Provide again, from the entries below, every line from the one containing "nose: (592, 277)" through the one containing "right knee: (225, 415)", exactly as written, and no other line.

[Listed entries — start]

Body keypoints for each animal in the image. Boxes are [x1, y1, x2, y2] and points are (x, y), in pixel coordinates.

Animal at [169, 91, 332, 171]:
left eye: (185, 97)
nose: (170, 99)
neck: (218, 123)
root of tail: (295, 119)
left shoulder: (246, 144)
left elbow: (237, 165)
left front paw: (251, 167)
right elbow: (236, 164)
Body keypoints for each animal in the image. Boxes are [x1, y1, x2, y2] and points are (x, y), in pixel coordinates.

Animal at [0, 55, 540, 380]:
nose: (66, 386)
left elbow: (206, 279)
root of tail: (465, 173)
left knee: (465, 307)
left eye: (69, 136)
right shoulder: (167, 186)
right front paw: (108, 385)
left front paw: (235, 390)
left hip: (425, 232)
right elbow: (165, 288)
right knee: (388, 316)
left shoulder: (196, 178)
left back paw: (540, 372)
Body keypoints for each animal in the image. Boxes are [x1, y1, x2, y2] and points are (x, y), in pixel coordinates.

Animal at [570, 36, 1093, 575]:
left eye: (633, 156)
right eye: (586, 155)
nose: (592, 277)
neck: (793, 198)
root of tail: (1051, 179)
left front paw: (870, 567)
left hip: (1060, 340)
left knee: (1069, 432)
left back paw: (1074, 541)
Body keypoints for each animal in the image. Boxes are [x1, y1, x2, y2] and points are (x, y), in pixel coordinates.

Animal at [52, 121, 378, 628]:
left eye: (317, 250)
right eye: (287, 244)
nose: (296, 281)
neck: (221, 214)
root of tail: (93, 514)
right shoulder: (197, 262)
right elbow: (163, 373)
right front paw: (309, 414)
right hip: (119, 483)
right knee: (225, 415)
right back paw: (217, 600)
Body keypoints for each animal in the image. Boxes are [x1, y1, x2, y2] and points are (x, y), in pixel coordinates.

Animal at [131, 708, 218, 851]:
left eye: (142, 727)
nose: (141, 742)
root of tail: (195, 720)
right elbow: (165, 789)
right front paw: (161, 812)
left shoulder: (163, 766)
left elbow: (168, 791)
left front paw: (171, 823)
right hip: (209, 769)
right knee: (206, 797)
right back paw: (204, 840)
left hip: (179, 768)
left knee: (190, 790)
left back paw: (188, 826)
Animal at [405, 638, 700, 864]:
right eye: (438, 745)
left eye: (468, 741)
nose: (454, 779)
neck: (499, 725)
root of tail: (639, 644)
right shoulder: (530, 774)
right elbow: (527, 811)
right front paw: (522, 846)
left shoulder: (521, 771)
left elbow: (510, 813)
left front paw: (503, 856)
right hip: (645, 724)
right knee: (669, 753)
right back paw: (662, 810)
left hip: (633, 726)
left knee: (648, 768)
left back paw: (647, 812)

[Listed entries — finish]
[Listed entries — start]

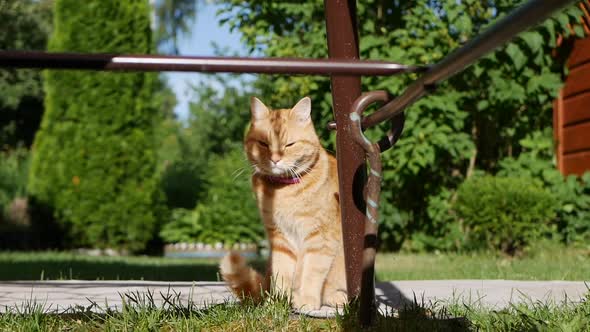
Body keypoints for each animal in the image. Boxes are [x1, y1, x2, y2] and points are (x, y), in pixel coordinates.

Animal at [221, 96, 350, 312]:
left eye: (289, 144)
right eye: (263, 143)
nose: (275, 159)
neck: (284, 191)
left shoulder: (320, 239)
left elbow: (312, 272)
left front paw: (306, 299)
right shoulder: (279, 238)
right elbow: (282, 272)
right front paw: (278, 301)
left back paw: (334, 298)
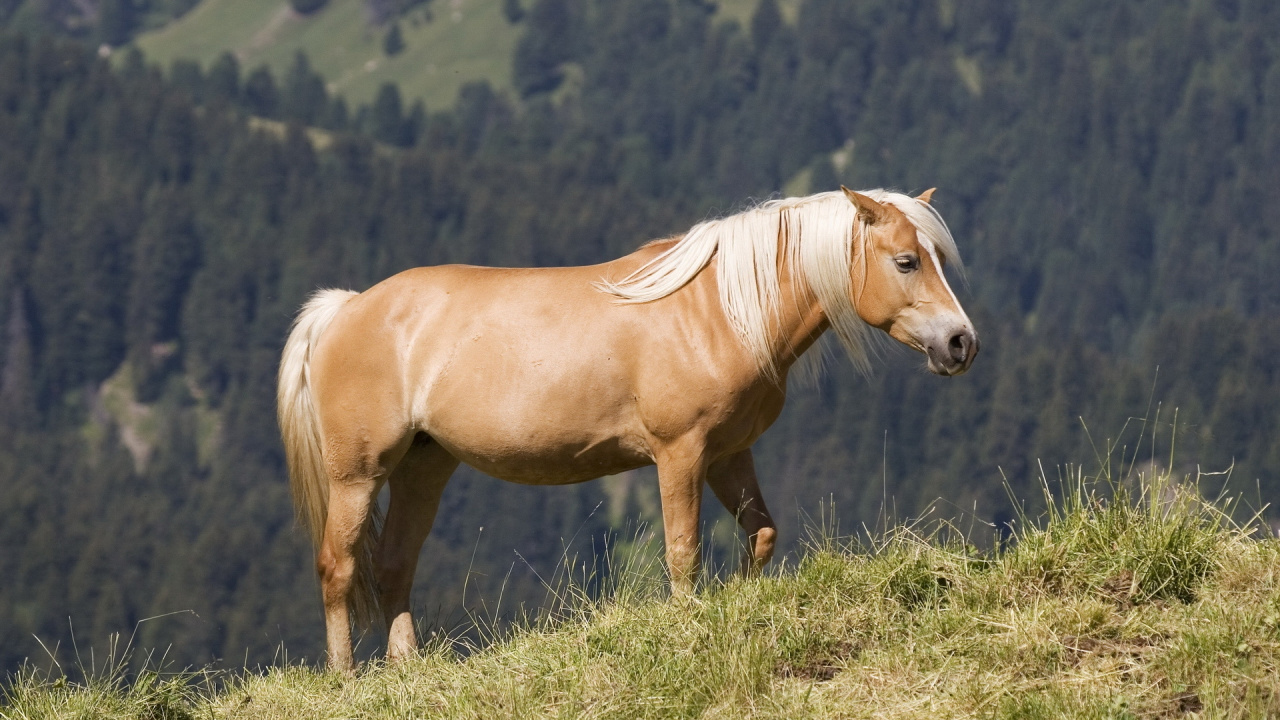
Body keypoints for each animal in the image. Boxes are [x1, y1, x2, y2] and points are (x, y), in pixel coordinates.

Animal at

[Listed entries — finish]

- _Exercise result_
nose: (592, 277)
neck: (793, 198)
root of tail: (1051, 179)
left front paw: (870, 567)
left hip: (1060, 340)
left knee: (1069, 432)
left back paw: (1074, 541)
Body keypoints for each animal in the image. Boxes are [x1, y1, x2, y2] and points are (x, y), in pixel coordinates.

Animal at [52, 121, 378, 628]:
left eye: (317, 250)
right eye: (287, 244)
nose: (296, 281)
neck: (221, 214)
root of tail: (93, 514)
right shoulder: (197, 262)
right elbow: (163, 373)
right front paw: (309, 414)
right hip: (119, 483)
right knee: (225, 415)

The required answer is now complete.